Published on May 7th, 2020 📆 | 5422 Views ⚑0
New ‘Aria-body’ backdoor gets advanced hackers back in the spy game
An advanced hacker group running cyber-espionage campaigns since at least 2010 has been operating stealthily over the past five years. They deliver a new backdoor called Aria-body and use victims’ infrastructure to carry attacks against other targets.
Multiple variants of the malware have been discovered and one of them was recently delivered to the Australian government via a malicious email.
A rare sight
Behind this action is Naikon APT (advanced persistent threat), a Chinese-speaking adversary that was publicly documented for the first time in 2015, although some of its tools, like Rarstone, had been been detected and analyzed before.
In a report in September 2015, Threat Connect and Defense Group associated this adversary with China’s Army Unit 78020 and exposed one of its members.
Naikon disappeared from the public limelight after being exposed but security researchers at Check Point found that the group continued to operate using tactics, techniques, and procedures that kept them under the radar.
Its area of interest remains the Asia Pacific (APAC) region. Targets include ministries of foreign affairs, science and technology in Australia, Indonesia, the Philippines, Vietnam, Thailand, Myanmar, and Brunei. Government-owned companies are also on the list.
Lotem Finkelsteen of Check Point says that “Naikon is a highly motivated and sophisticated Chinese APT group” that spent the last five years honing their skills and creating new malware like the Aria-body backdoor.
The group accelerated their attacks in 2019 and the first quarter of 2020, using exploits attributed to other APT groups and their victims’ server as command and control (C2) servers.
Naikon’s tactics, techniques and procedures
In research published today, Check Point says that a variant of Aria-body backdoor delivered to the Australian government came via an email from an embassy in the APAC region. The sender had likely been hacked to exploit the relation with the target.
The message contained a malicious Microsoft Word file (“The Indians Way.doc”) with code that downloaded a malware designed to retrieve and install the final payload from an external location. The weaponized document was created using the RoyalRoad exploit builder.
Another method Naikon uses involves archives with a legitimate executable (e.g. old Outlook, Avast proxy) that sideloads a malicious DLL to deliver the payload. A more direct method is the use of a malware dropper. Below are examples of the three techniques seen by Check Point:
Earlier this year, the threat actor planted a variant of the Aria-body backdoor on computers belonging to the Philippines Department of Science and Technology.
The payload came from an IP in the country and was configured with two command and control (C2) servers. One acted as a backup and its IP is associated with a Philippine government website that is currently down.

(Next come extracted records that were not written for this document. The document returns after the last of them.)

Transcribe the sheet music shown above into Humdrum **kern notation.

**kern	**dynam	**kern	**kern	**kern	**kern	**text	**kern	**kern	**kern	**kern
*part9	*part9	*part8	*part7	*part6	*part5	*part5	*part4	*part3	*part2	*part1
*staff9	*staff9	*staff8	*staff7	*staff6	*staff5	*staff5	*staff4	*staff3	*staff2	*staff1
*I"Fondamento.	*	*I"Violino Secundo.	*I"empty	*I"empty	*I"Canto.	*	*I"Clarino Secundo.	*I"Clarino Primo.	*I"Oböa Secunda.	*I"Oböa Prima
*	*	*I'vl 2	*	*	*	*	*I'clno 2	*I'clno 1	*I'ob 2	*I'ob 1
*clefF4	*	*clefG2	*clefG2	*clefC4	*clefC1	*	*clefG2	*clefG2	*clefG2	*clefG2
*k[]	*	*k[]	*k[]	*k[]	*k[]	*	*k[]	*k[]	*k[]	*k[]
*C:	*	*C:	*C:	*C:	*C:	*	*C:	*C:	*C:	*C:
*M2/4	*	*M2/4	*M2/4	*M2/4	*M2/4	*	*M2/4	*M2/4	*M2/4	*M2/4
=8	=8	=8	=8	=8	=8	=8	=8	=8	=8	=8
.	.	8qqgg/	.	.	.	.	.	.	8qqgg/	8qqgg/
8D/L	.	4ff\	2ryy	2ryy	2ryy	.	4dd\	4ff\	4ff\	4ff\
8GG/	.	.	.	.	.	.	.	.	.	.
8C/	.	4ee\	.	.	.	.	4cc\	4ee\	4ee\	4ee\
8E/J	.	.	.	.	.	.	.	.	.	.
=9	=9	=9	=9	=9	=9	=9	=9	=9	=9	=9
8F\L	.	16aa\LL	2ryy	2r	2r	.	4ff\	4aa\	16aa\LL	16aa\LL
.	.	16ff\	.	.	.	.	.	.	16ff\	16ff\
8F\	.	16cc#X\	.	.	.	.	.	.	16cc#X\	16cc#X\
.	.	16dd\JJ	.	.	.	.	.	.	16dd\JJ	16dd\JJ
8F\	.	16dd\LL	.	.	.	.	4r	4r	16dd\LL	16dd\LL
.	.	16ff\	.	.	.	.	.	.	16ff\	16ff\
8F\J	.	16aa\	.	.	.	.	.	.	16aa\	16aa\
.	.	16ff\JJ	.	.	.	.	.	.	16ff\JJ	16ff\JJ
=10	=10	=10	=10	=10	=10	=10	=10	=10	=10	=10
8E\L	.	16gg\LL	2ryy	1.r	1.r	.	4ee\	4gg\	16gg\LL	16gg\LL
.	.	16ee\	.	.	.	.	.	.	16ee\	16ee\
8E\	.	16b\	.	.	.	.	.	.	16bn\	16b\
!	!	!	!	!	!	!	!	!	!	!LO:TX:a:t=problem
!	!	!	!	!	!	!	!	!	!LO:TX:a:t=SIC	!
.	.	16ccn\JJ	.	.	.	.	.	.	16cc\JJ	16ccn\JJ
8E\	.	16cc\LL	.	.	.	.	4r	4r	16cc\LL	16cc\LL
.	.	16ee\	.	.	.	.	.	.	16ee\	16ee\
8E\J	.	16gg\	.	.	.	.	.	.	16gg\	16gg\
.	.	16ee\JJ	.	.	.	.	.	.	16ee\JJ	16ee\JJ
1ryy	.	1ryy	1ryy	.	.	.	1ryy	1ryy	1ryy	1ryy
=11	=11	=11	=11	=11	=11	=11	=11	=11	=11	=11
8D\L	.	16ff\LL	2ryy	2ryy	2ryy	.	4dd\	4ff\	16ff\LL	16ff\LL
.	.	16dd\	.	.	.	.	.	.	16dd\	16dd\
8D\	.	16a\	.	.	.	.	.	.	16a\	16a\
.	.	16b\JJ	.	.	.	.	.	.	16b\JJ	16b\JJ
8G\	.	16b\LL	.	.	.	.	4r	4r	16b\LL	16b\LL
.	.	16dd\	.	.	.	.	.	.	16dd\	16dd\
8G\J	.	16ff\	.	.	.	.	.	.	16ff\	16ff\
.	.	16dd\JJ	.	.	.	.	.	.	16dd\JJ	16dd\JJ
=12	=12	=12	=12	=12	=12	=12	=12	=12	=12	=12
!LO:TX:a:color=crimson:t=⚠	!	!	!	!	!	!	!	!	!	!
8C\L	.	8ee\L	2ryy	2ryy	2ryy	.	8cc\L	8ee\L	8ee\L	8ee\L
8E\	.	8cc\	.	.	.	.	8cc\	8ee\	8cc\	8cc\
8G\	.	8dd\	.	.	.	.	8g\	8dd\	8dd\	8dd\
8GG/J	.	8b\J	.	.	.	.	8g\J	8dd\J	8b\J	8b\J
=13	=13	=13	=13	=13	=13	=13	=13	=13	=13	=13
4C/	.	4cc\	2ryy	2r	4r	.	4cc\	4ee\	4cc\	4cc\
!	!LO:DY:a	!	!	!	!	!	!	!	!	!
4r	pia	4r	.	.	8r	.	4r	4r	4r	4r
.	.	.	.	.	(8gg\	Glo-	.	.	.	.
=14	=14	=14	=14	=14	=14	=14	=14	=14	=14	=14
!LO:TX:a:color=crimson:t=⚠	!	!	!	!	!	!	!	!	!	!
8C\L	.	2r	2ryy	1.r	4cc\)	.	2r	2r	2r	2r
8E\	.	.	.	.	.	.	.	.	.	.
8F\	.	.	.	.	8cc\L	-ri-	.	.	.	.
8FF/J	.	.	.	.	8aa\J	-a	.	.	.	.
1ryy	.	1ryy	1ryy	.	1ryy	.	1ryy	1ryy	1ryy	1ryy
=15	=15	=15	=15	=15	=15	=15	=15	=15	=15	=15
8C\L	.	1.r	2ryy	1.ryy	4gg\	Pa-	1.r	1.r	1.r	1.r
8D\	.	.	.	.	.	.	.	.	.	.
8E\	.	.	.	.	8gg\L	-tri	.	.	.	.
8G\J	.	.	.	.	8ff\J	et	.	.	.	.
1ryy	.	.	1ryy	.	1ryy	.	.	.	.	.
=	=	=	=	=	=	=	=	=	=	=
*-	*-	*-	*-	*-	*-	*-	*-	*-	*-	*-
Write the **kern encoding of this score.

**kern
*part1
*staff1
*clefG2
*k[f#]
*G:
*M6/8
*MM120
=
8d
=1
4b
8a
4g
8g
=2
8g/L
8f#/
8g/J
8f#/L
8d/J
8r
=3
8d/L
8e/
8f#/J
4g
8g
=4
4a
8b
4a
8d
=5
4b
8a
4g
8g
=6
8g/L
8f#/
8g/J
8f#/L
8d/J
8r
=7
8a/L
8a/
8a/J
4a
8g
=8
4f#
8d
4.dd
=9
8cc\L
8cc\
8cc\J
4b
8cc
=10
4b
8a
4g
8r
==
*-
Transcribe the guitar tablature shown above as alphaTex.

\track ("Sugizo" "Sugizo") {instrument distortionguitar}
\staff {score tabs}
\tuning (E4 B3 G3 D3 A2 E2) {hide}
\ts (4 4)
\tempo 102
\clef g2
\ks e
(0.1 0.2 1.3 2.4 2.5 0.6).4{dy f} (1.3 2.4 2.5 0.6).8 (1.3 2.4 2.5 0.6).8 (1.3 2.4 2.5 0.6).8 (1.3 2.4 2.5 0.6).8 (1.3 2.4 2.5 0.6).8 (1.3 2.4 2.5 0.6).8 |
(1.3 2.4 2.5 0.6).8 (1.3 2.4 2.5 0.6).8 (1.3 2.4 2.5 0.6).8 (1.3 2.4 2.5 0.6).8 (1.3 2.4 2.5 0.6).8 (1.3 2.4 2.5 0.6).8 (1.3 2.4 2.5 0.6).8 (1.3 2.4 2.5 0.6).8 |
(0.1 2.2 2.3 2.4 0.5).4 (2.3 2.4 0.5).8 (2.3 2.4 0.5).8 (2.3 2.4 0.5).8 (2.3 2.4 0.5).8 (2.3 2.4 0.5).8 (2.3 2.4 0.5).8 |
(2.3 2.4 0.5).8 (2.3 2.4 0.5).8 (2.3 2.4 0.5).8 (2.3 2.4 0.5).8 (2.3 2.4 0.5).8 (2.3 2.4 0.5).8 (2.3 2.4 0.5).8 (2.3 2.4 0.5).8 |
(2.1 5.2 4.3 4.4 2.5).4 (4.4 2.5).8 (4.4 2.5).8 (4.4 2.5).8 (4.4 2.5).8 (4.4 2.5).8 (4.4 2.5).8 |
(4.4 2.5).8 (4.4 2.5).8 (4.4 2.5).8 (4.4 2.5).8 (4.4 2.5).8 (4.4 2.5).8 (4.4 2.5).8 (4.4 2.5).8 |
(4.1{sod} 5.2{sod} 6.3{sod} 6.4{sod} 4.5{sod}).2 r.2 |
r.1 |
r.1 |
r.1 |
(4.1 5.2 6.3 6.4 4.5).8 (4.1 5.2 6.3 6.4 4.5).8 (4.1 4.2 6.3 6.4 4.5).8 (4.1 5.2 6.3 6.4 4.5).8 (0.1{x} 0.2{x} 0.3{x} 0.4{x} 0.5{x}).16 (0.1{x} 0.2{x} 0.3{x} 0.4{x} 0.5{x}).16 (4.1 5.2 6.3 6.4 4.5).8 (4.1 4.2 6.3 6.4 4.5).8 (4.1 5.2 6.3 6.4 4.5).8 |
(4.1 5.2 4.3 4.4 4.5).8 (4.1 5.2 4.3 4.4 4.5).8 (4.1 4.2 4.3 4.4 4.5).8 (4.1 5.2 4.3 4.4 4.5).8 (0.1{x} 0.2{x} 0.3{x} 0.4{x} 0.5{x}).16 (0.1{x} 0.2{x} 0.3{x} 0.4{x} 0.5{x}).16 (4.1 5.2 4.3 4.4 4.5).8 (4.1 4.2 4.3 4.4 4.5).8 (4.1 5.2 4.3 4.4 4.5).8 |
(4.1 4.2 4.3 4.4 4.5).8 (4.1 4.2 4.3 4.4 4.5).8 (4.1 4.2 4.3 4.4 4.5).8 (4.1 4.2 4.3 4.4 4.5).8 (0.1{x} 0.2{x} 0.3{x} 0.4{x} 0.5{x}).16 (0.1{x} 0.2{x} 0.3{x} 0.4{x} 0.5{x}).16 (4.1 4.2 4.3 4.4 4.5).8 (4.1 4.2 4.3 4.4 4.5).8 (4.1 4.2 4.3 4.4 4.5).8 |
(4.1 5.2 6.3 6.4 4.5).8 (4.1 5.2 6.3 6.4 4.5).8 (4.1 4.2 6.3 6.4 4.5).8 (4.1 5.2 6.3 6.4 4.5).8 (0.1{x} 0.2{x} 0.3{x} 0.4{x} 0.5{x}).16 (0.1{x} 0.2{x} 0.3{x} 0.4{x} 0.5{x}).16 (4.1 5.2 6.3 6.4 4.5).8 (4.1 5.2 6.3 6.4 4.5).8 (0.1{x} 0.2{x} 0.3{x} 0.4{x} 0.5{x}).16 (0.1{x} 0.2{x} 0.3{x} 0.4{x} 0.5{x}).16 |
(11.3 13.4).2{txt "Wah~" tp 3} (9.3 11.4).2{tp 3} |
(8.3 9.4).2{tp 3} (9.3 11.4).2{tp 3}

The Aria-body delivery chain observed by the researchers can be summarized by the following pattern:
- Crafting an email and document posing as official government communication with information of interest to the target; the info is based on public sources or proprietary data stolen from other compromised systems.
- Weaponizing the document with a downloader for Aria-body that provides access tot he target’s network.
- Use the victim’s own servers to continue the attack and launch new ones against other targets of interest
Check Point labeled Aria-body a sophisticated backdoor that can locate and collect specific documents from compromised systems and networks.
In the first stage, the malware runs reconnaissance activity on the machine, gathering data about the infected computer, its network, Windows version, CPU, architecture, and public IP (runs a check on checkip.amazonaws.com).
The malware can then be used to search for files by name, indicating that the threat actor knows what they’re after, as well as steal data from removable drives. Other capabilities include taking screenshots and logging key strokes.
According to the researchers, some variants of the malware were compiled in 2018 while loaders associated with it were observed a year before.
The downloader for the backdoor establishes persistence on the system, injects itself in another process, gets the backdoor from the C2 and executes it on the compromised host.
To limit exposure of the C2, the attackers make it available only for a few hours a day. This makes it more difficult for researchers to get access to the more advanced parts of the infection chain.
Aria-body has both a 32-bit and a 64-bit variant, with similar functionality. Some modules, like keylogging and stealing from USB drives, are present only in some samples, the researchers say.
Check Point’s research highlights that while Naikon appeared to be idle or shut down for the past five years the threat actor actually regrouped with new infrastructure, loader variants, and a new backdoor. This allowed them to operate undetected a long-running campaign that is still ongoing.
The report dives deep in technical details that enable the researchers to connect the dots with past research, attribute the campaigns to Naikon, and to expand knowledge of this threat actor’s toolset and actions.